I've been trying to delve into the data from whole genome sequencing, specifically by looking at the already existing data in the 1000 genome project and gnomad, and I have a lot of questions. Does gnomAD contain the 1000gp samples?
I've found many vcf including these:
(also what is the difference between the gnomAD variant and callset files and why are both so huge?)
Are the really huge vcf generated from whole genome sequencing whereas the smaller ones are from chip arrays?
I'm also looking to use this data to compare a sample to them. I'm most familiar with doing this by running a UMAP on the PCA and then clustering to see where the sample lies. I found this implementation https://github.com/diazale/umap_review/blob/master/code/umap_dev_experimentation.ipynb , but it seems to skip lines and only uses the chip array sized file I think.
I've seen that plink can run PCA on many samples. Is there a way to run plink on each of the huge chromosome callset files on gnomAD to get the PCA, then use that data to generate the UMAP clustering? I haven't been able to figure out the PCA in plink, or how to combine multiple PCA from plink.
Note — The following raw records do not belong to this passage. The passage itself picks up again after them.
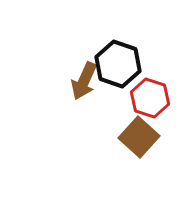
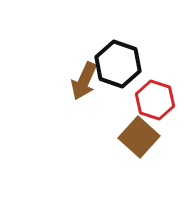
red hexagon: moved 5 px right, 2 px down
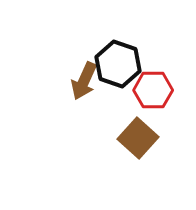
red hexagon: moved 2 px left, 10 px up; rotated 18 degrees counterclockwise
brown square: moved 1 px left, 1 px down
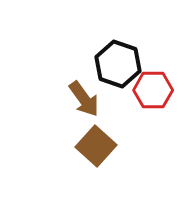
brown arrow: moved 18 px down; rotated 60 degrees counterclockwise
brown square: moved 42 px left, 8 px down
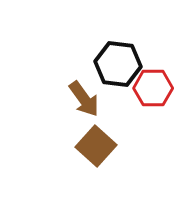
black hexagon: rotated 12 degrees counterclockwise
red hexagon: moved 2 px up
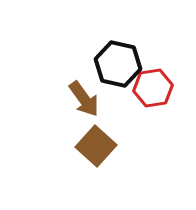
black hexagon: rotated 6 degrees clockwise
red hexagon: rotated 9 degrees counterclockwise
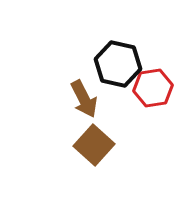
brown arrow: rotated 9 degrees clockwise
brown square: moved 2 px left, 1 px up
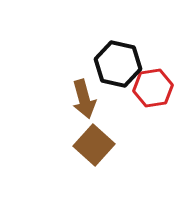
brown arrow: rotated 12 degrees clockwise
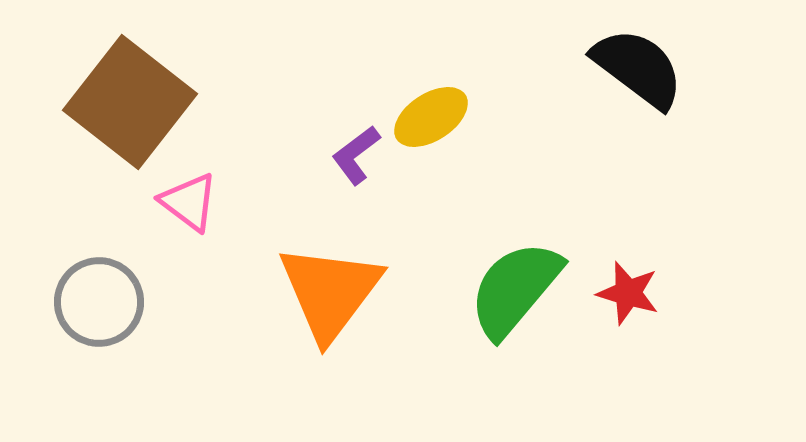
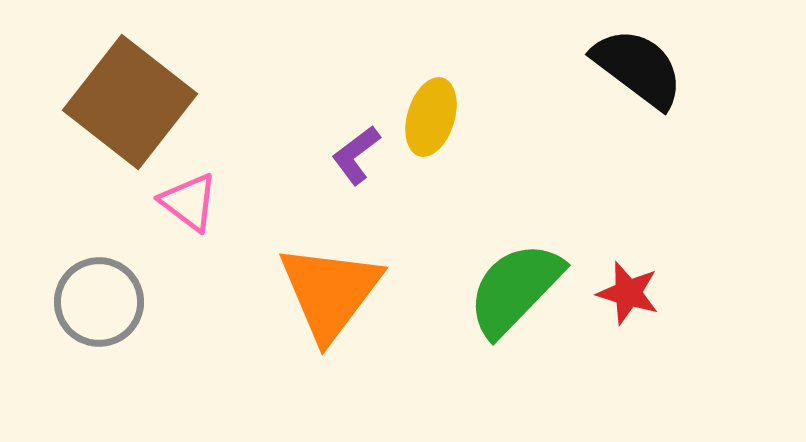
yellow ellipse: rotated 40 degrees counterclockwise
green semicircle: rotated 4 degrees clockwise
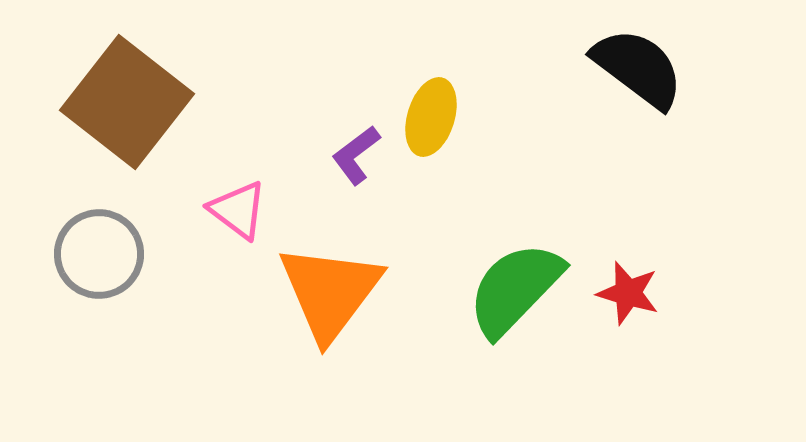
brown square: moved 3 px left
pink triangle: moved 49 px right, 8 px down
gray circle: moved 48 px up
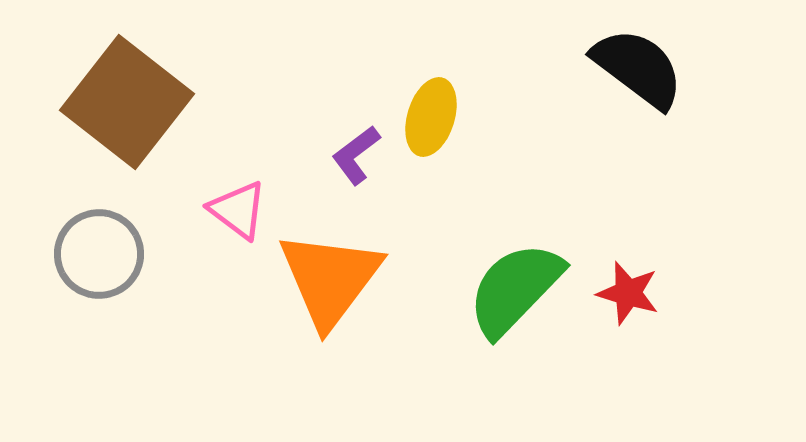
orange triangle: moved 13 px up
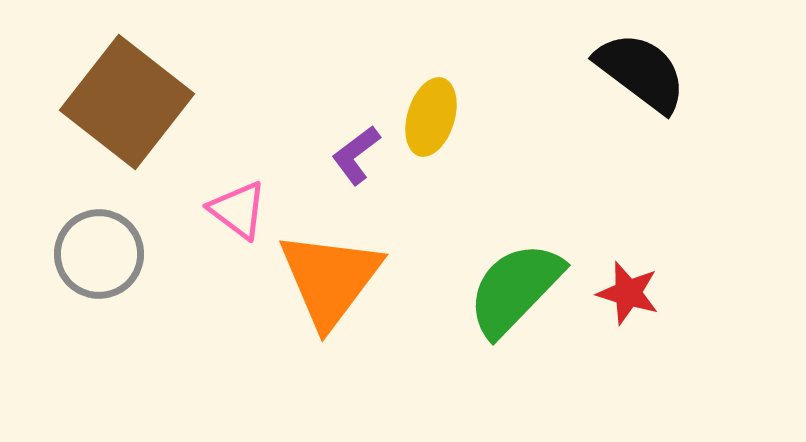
black semicircle: moved 3 px right, 4 px down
Lastly, is there an easy way to merge callsets? It's unfeasible to redo the callset from the gnomAD data, but would it be possible to add a current vcf to the current callsets for only SNPs that are already in the existing callsets? I forsee this not losing that much data since the gnomAD callsets have plenty of SNPs that will probably match up and the discordant SNPs can be discarded. Is there a program that does this?